CIMB: Manulife US REIT – Add Target Price US$0.25

Still work in progress
3Q23 update highlights

3Q23 portfolio occupancy slipped qoq to 84.7% (from 85.1% at end-2Q23). Manulife US REIT (MUST) leased/renewed 193k sq ft of space in 3Q23 (9M: 636k sq ft), including early renewal of its fourth largest tenant, Kilpatrick Townsend at Peachtree. Renewal demand made up 90% of the leases signed in 3Q. Tenants were mainly from the legal, finance & insurance, healthcare, accounting, construction and information sectors. Overall, MUST posted a +24.2% rent reversion in 3Q23 (+10% in 9M23). MUST has a balance of 5.6%/13.4% of leases expiring in 4Q23F/FY24F. According to property consultant Jones Lang Lasalle, although leasing volumes in MUST’s submarkets continue to be slow, lease terms are lengthening. Net effective rents appear to be stabilising, and tenant incentives are moderating. That said, sub-leasing activities continue to inch up qoq as tenants sublease their under-utilised spaces.

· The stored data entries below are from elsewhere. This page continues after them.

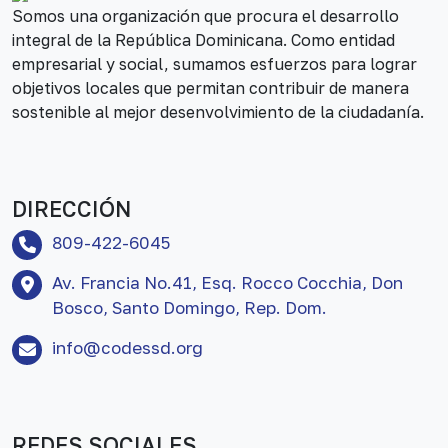
Somos una organización que procura el desarrollo
integral de la República Dominicana. Como entidad
empresarial y social, sumamos esfuerzos para lograr
objetivos locales que permitan contribuir de manera
sostenible al mejor desenvolvimiento de la ciudadanía.
DIRECCIÓN
809-422-6045
Av. Francia No.41, Esq. Rocco Cocchia, Don
Bosco, Santo Domingo, Rep. Dom.
info@codessd.org
REDES SOCIALES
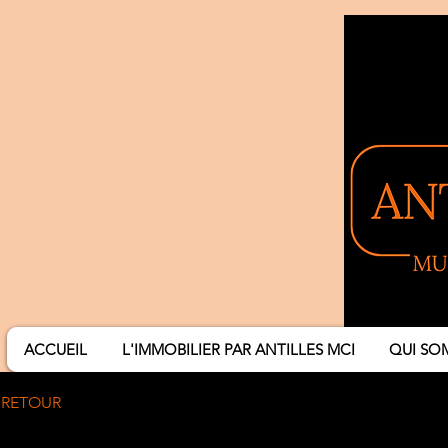
ACCUEIL
L'IMMOBILIER PAR ANTILLES MCI
QUI SO
RETOUR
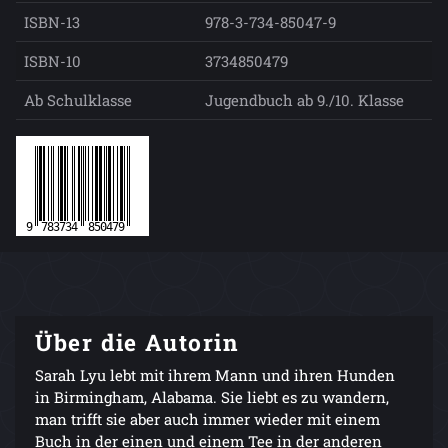
ISBN-13
978-3-734-85047-9
ISBN-10
3734850479
Ab Schulklasse
Jugendbuch ab 9./10. Klasse
Über die Autorin
Sarah Lyu lebt mit ihrem Mann und ihren Hunden
in Birmingham, Alabama. Sie liebt es zu wandern,
man trifft sie aber auch immer wieder mit einem
Buch in der einen und einem Tee in der anderen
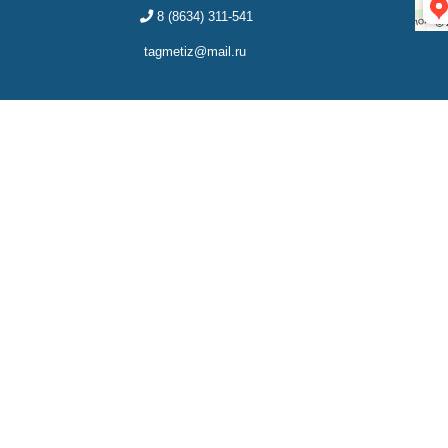
8 (8634) 311-541
tagmetiz@mail.ru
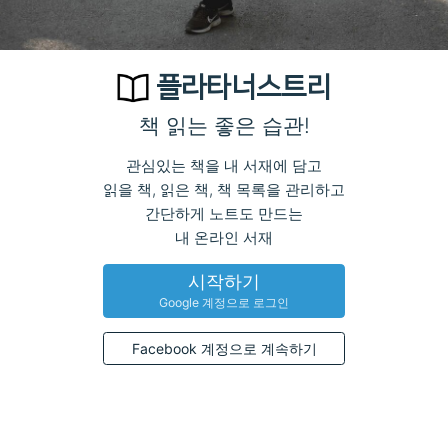
플라타너스트리
책 읽는 좋은 습관!
관심있는 책을 내 서재에 담고
읽을 책, 읽은 책, 책 목록을 관리하고
간단하게 노트도 만드는
내 온라인 서재
시작하기
Google 계정으로 로그인
Facebook 계정으로 계속하기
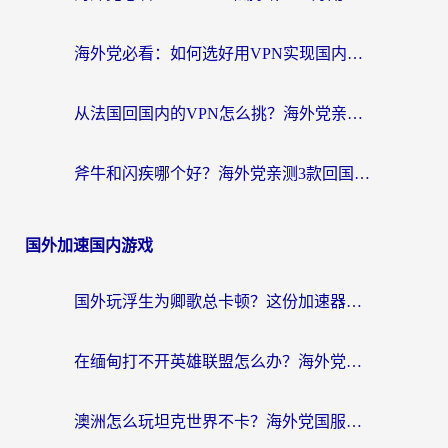
海外党必看：如何选好用VPN实现国内资源无缝访问？从越南到全球都适用
从法国回国内的VPN怎么挑？海外党亲测：稳定、多端、安全才是关键
斧牛和闪疾哪个好？海外党亲测3款回国加速器，教你选到不踩坑的那一款
国外加速国内游戏
国外玩浮生为卿歌总卡顿？这份加速器选择指南帮你找回丝滑体验
在缅甸打不开英雄联盟怎么办？海外党亲测有效的国服游戏加速指南
澳洲怎么玩坦克世界不卡？海外党国服游戏加速终极指南（附逆战奇妙碰碰车解决方案）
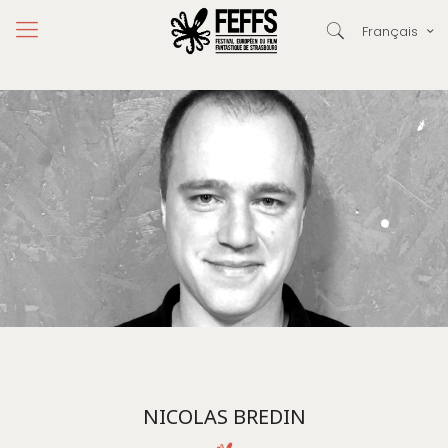
Français
NICOLAS BREDIN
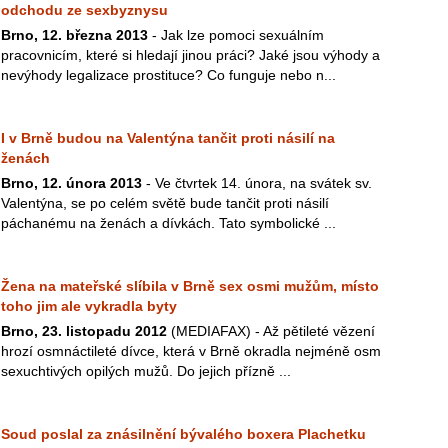
odchodu ze sexbyznysu
Brno, 12. března 2013
- Jak lze pomoci sexuálním
pracovnicím, které si hledají jinou práci? Jaké jsou výhody a
nevýhody legalizace prostituce? Co funguje nebo n...
I v Brně budou na Valentýna tančit proti násilí na
ženách
Brno, 12. února 2013
- Ve čtvrtek 14. února, na svátek sv.
Valentýna, se po celém světě bude tančit proti násilí
páchanému na ženách a dívkách. Tato symbolické ...
Žena na mateřské slíbila v Brně sex osmi mužům, místo
toho jim ale vykradla byty
Brno, 23. listopadu 2012
(MEDIAFAX) - Až pětileté vězení
hrozí osmnáctileté dívce, která v Brně okradla nejméně osm
sexuchtivých opilých mužů. Do jejich přízně ...
Soud poslal za znásilnění bývalého boxera Plachetku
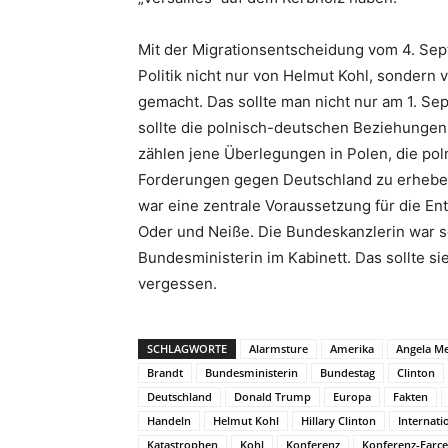
Mit der Migrationsentscheidung vom 4. Sep
Politik nicht nur von Helmut Kohl, sondern
gemacht. Das sollte man nicht nur am 1. S
sollte die polnisch-deutschen Beziehungen 
zählen jene Überlegungen in Polen, die po
Forderungen gegen Deutschland zu erheben. 
war eine zentrale Voraussetzung für die 
Oder und Neiße. Die Bundeskanzlerin war s
Bundesministerin im Kabinett. Das sollte s
vergessen.
SCHLAGWORTE
Alarmsture
Amerika
Angela Me
Brandt
Bundesministerin
Bundestag
Clinton
Deutschland
Donald Trump
Europa
Fakten
Handeln
Helmut Kohl
Hillary Clinton
Internati
Katastrophen
Kohl
Konferenz
Konferenz-Farce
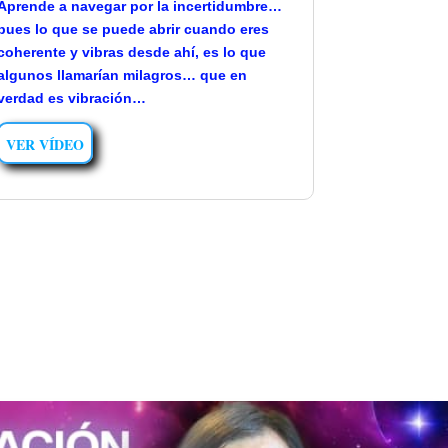
Aprende a navegar por la incertidumbre…
pues lo que se puede abrir cuando eres
coherente y vibras desde ahí, es lo que
algunos llamarían milagros… que en
verdad es vibración…
VER VÍDEO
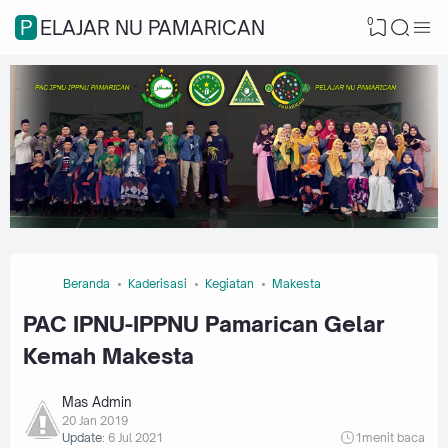
0
PELAJAR NU PAMARICAN
Beranda
Kaderisasi
Kegiatan
Makesta
PAC IPNU-IPPNU Pamarican Gelar
Kemah Makesta
Mas Admin
20 Jan 2019
Update:
6 Jul 2021
1
menit baca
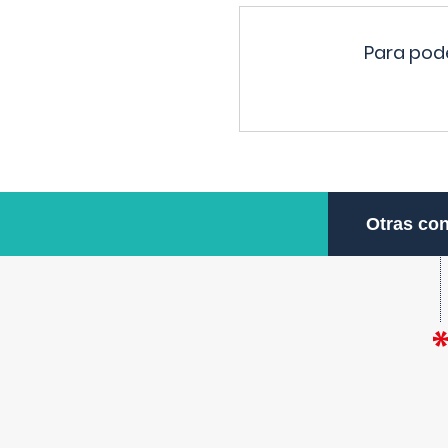
Para pode
Otras con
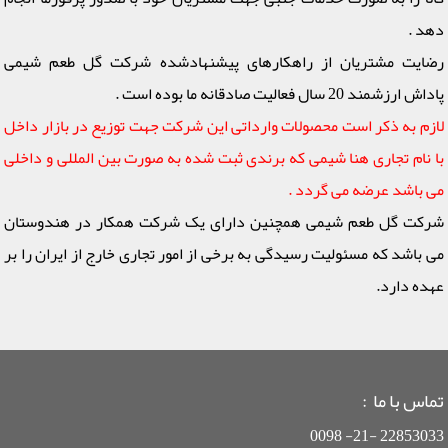
دهد .
رضایت مشتریان از راهکارهای پیشنهادشده شرکت گل طعم شیمی
پاداش ارزشمند 20 سال فعالیت صادقانه ما بوده است .
لازم به ذکر است محصولات وارداتی این شرکت جهت توزیع در بازار داخل
با نام تجاری هنا شیمی که برندی ثبت شده به صورت بین المللی و داخلی
می باشد عرضه می گردد .
شرکت گل طعم شیمی همچنین دارای یک شرکت همکار در هندوستان
می باشد که مسئولیت رسیدگی به برخی از امور تجاری خارج از ایران را بر
عهده دارد.
تماس با ما :
22853033 -21- 0098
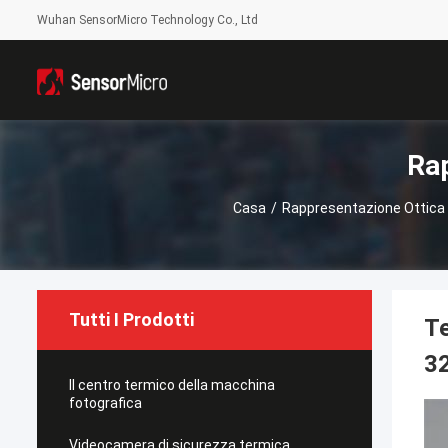
Wuhan SensorMicro Technology Co., Ltd
Rap
Casa
/
Rappresentazione Ottica 
Tutti I Prodotti
Te
32
Il centro termico della macchina
fotografica
Videocamera di sicurezza termica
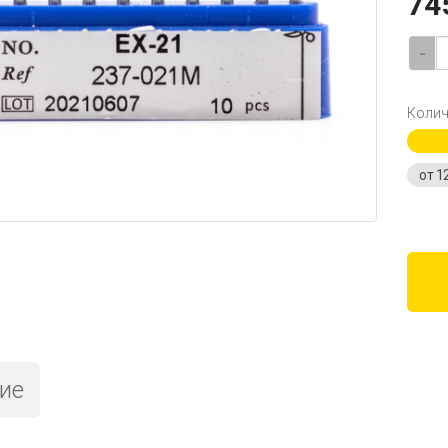
74
-
Колич
от 1
ие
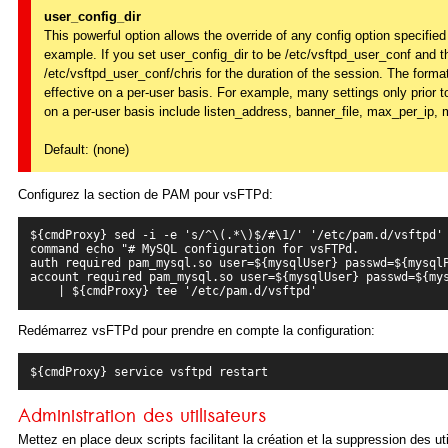
user_config_dir
This powerful option allows the override of any config option specified
example. If you set user_config_dir to be /etc/vsftpd_user_conf and then
/etc/vsftpd_user_conf/chris for the duration of the session. The forma
effective on a per-user basis. For example, many settings only prior t
on a per-user basis include listen_address, banner_file, max_per_ip, ma
Default: (none)
Configurez la section de PAM pour vsFTPd:
${cmdProxy} sed -i -e 's/^\(.*\)$/#\1/' '/etc/pam.d/vsftpd'

command echo "# MySQL configuration for vsFTPd.

auth required pam_mysql.so user=${mysqlUser} passwd=${mysqlP
account required pam_mysql.so user=${mysqlUser} passwd=${mys
Redémarrez vsFTPd pour prendre en compte la configuration:
Administration des utilisateurs
Mettez en place deux scripts facilitant la création et la suppression des ut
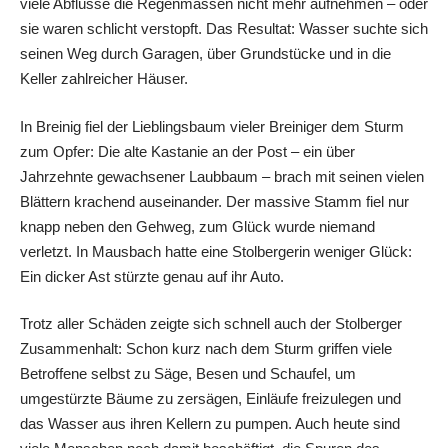
viele Abflüsse die Regenmassen nicht mehr aufnehmen – oder
sie waren schlicht verstopft. Das Resultat: Wasser suchte sich
seinen Weg durch Garagen, über Grundstücke und in die
Keller zahlreicher Häuser.
In Breinig fiel der Lieblingsbaum vieler Breiniger dem Sturm
zum Opfer: Die alte Kastanie an der Post – ein über
Jahrzehnte gewachsener Laubbaum – brach mit seinen vielen
Blättern krachend auseinander. Der massive Stamm fiel nur
knapp neben den Gehweg, zum Glück wurde niemand
verletzt. In Mausbach hatte eine Stolbergerin weniger Glück:
Ein dicker Ast stürzte genau auf ihr Auto.
Trotz aller Schäden zeigte sich schnell auch der Stolberger
Zusammenhalt: Schon kurz nach dem Sturm griffen viele
Betroffene selbst zu Säge, Besen und Schaufel, um
umgestürzte Bäume zu zersägen, Einläufe freizulegen und
das Wasser aus ihren Kellern zu pumpen. Auch heute sind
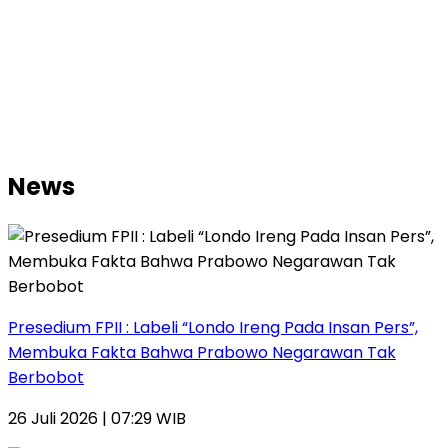
News
Presedium FPII : Labeli “Londo Ireng Pada Insan Pers”,
Membuka Fakta Bahwa Prabowo Negarawan Tak
Berbobot
26 Juli 2026 | 07:29 WIB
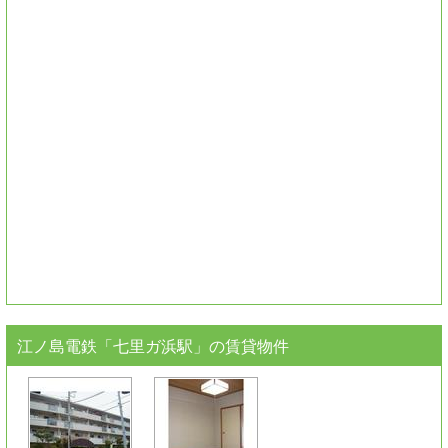
江ノ島電鉄「七里ガ浜駅」
の賃貸物件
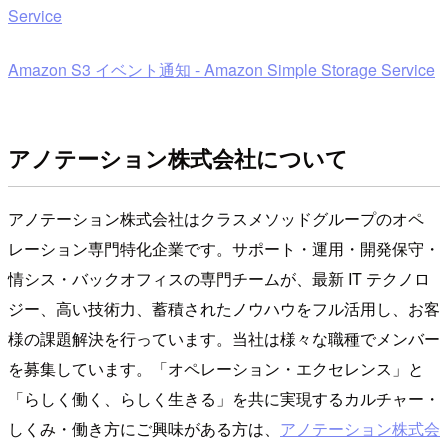
Service
Amazon S3 イベント通知 - Amazon Simple Storage Service
アノテーション株式会社について
アノテーション株式会社はクラスメソッドグループのオペ
レーション専門特化企業です。サポート・運用・開発保守・
情シス・バックオフィスの専門チームが、最新 IT テクノロ
ジー、高い技術力、蓄積されたノウハウをフル活用し、お客
様の課題解決を行っています。当社は様々な職種でメンバー
を募集しています。「オペレーション・エクセレンス」と
「らしく働く、らしく生きる」を共に実現するカルチャー・
しくみ・働き方にご興味がある方は、
アノテーション株式会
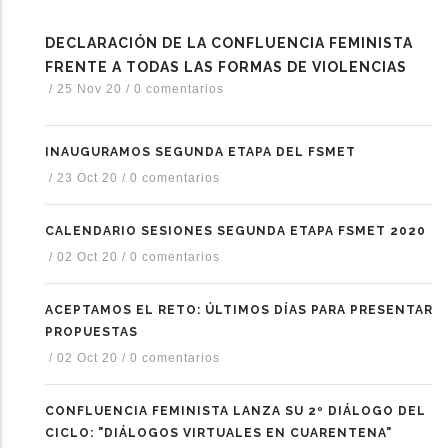
DECLARACIÓN DE LA CONFLUENCIA FEMINISTA
FRENTE A TODAS LAS FORMAS DE VIOLENCIAS
/
25 Nov 20
/
0 comentarios
INAUGURAMOS SEGUNDA ETAPA DEL FSMET
/
23 Oct 20
/
0 comentarios
CALENDARIO SESIONES SEGUNDA ETAPA FSMET 2020
/
02 Oct 20
/
0 comentarios
ACEPTAMOS EL RETO: ÚLTIMOS DÍAS PARA PRESENTAR
PROPUESTAS
/
02 Oct 20
/
0 comentarios
CONFLUENCIA FEMINISTA LANZA SU 2º DIÁLOGO DEL
CICLO: "DIÁLOGOS VIRTUALES EN CUARENTENA"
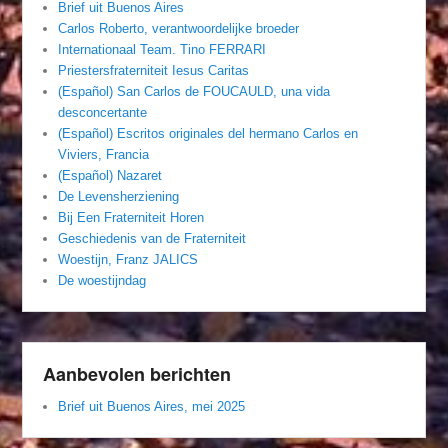
Brief uit Buenos Aires
Carlos Roberto, verantwoordelijke broeder
Internationaal Team. Tino FERRARI
Priestersfraterniteit Iesus Caritas
(Español) San Carlos de FOUCAULD, una vida
desconcertante
(Español) Escritos originales del hermano Carlos en
Viviers, Francia
(Español) Nazaret
De Levensherziening
Bij Een Fraterniteit Horen
Geschiedenis van de Fraterniteit
Woestijn, Franz JALICS
De woestijndag
Aanbevolen berichten
Brief uit Buenos Aires, mei 2025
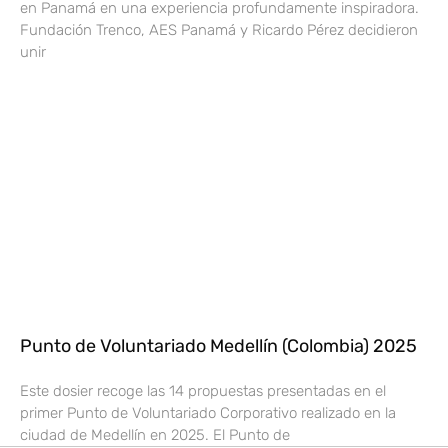
en Panamá en una experiencia profundamente inspiradora.
Fundación Trenco, AES Panamá y Ricardo Pérez decidieron
unir
Punto de Voluntariado Medellín (Colombia) 2025
Este dosier recoge las 14 propuestas presentadas en el
primer Punto de Voluntariado Corporativo realizado en la
ciudad de Medellín en 2025. El Punto de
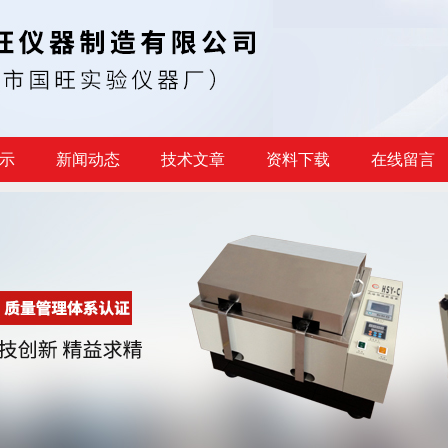
示
新闻动态
技术文章
资料下载
在线留言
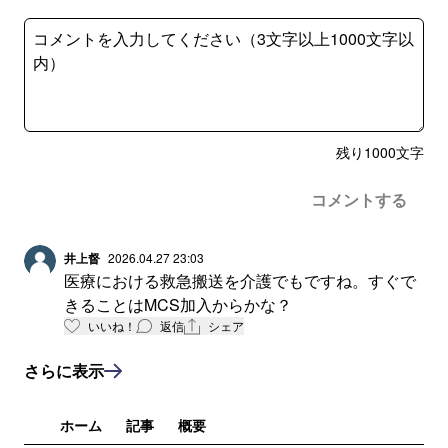
残り
1000
文字
コメントする
井上督
2026.04.27 23:03
医療における救急搬送を介護でもですね。すぐで
きることはMCS加入からかな？
いいね！
返信
シェア
さらに表示
ホーム
記事
概要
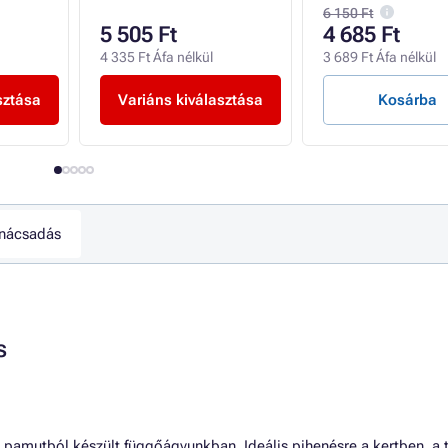
6 150 Ft
5 505 Ft
4 685 Ft
4 335 Ft Áfa nélkül
3 689 Ft Áfa nélkül
sztása
Variáns kiválasztása
Kosárba
nácsadás
s
 pamutból készült függőágyunkban. Ideális pihenésre a kertben, a 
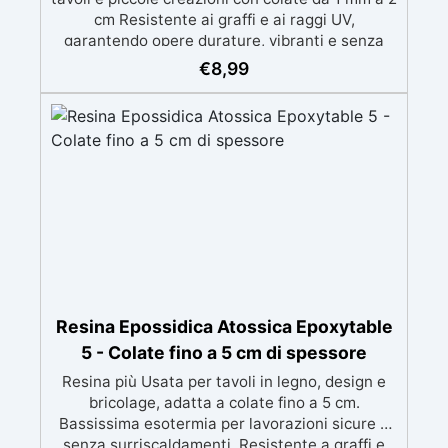
cm Resistente ai graffi e ai raggi UV,
garantendo opere durature, vibranti e senza
ingiallimenti nel tempo Bassa viscosità e
€
8,99
formula anti-bolle per risultati impeccabili,
perfetti per colate di stampi e inglobamenti
Certificata Atossica post catalisi per contatto
con la pelle, BPA free e VoC Free
Resina Epossidica Atossica Epoxytable
5 - Colate fino a 5 cm di spessore
Resina più Usata per tavoli in legno, design e
bricolage, adatta a colate fino a 5 cm.
Bassissima esotermia per lavorazioni sicure e
senza surriscaldamenti. Resistente a graffi e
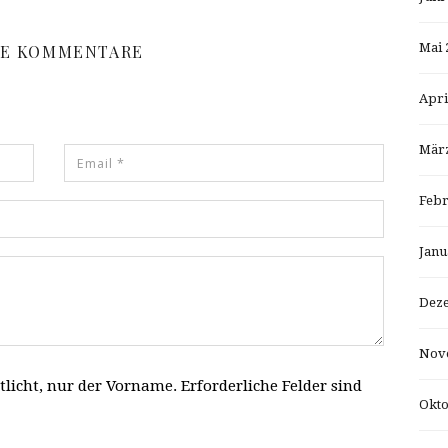
Mai 
NE KOMMENTARE
Apri
März
Febr
Janu
Dez
Nov
tlicht, nur der Vorname. Erforderliche Felder sind
Okto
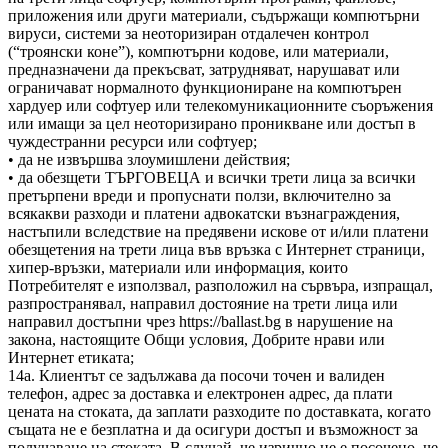
приложения или други материали, съдържащи компютърни
вируси, системи за неоторизиран отдалечен контрол
(“троянски коне”), компютърни кодове, или материали,
предназначени да прекъсват, затрудняват, нарушават или
ограничават нормалното функциониране на компютърен
хардуер или софтуер или телекомуникационните съоръжения
или имащи за цел неоторизирано проникване или достъп в
чуждестранни ресурси или софтуер;
• да не извършва злоумишлени действия;
• да обезщети ТЪРГОВЕЦА и всички трети лица за всички
претърпени вреди и пропуснати ползи, включително за
всякакви разходи и платени адвокатски възнаграждения,
настъпили вследствие на предявени искове от и/или платени
обезщетения на трети лица във връзка с Интернет страници,
хипер-връзки, материали или информация, които
Потребителят е използвал, разположил на сървъра, изпращал,
разпространявал, направил достояние на трети лица или
направил достъпни чрез https://ballast.bg в нарушение на
закона, настоящите Общи условия, Добрите нрави или
Интернет етиката;
14а. Клиентът се задължава да посочи точен и валиден
телефон, адрес за доставка и електронен адрес, да плати
цената на стоката, да заплати разходите по доставката, когато
същата не е безплатна и да осигури достъп и възможност за
получаване на стоката. В случай, че изрично не е посочено, че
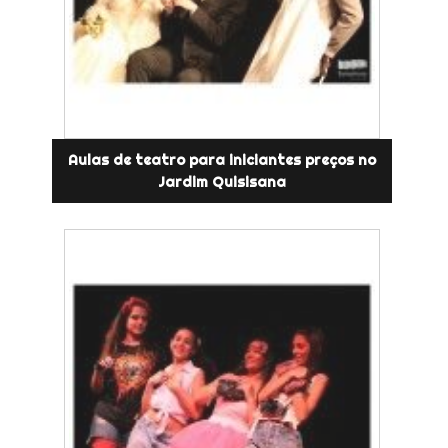
Aulas de teatro para iniciantes preços no
Jardim Quisisana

Assembled Sponsor package, identified non-core assets for sale

As at end-3Q23, MUST’s aggregate leverage stood at 56%, based on Monetary Authority of Singapore (MAS) guidelines, while its interest coverage (ICR) slipped to 2.4x. With its interest rate hedges progressively rolling off, the proportion of fixed rate loans dipped to 69.2% in 3Q23 (from 80.2% in 2Q23), while interest cost rose qoq to 4.38%. With US office values still under pressure for 2023F, we believe gearing should remain elevated in the near term. In terms of its ongoing discussion with lenders, MUST indicated it remains focused on negotiations with lenders, formulating long-term liquidity plans, pursuing a mandate to divest assets to reduce its debts and for capex, and undertaking a strategic review of the REIT. Management updated that it has assembled a Sponsor package, and execution of this package will depend on lenders’ approval. In addition, it has identified non-core assets for sale based on future return potential and capex requirements We believe that until there is more visibility on MUST’s negotiations for a waiver of its financial covenants, its share price could likely remain under pressure.

Retain Add rating

We keep FY23-25F DPUs unchanged and maintain our DDM-based TP at US$0.25. While the uncertainty of outcome of its negotiations with its lenders remains a near-term overhang on its share price, we believe its current valuation of 0.13x FY23F P/BV has factored in much of its operational and financial challenges. Hence, we maintain our Add call. Potential re-rating catalysts: quick conclusion to its negotiations with its lenders and a swift recovery of the US office transactions market, which would provide more financial and earnings certainty. Key downside risks: slower-than-expected backfilling of vacated spaces impacting its near-term income visibility, and a protracted slowdown in the US economy, which could dampen appetite for its office space.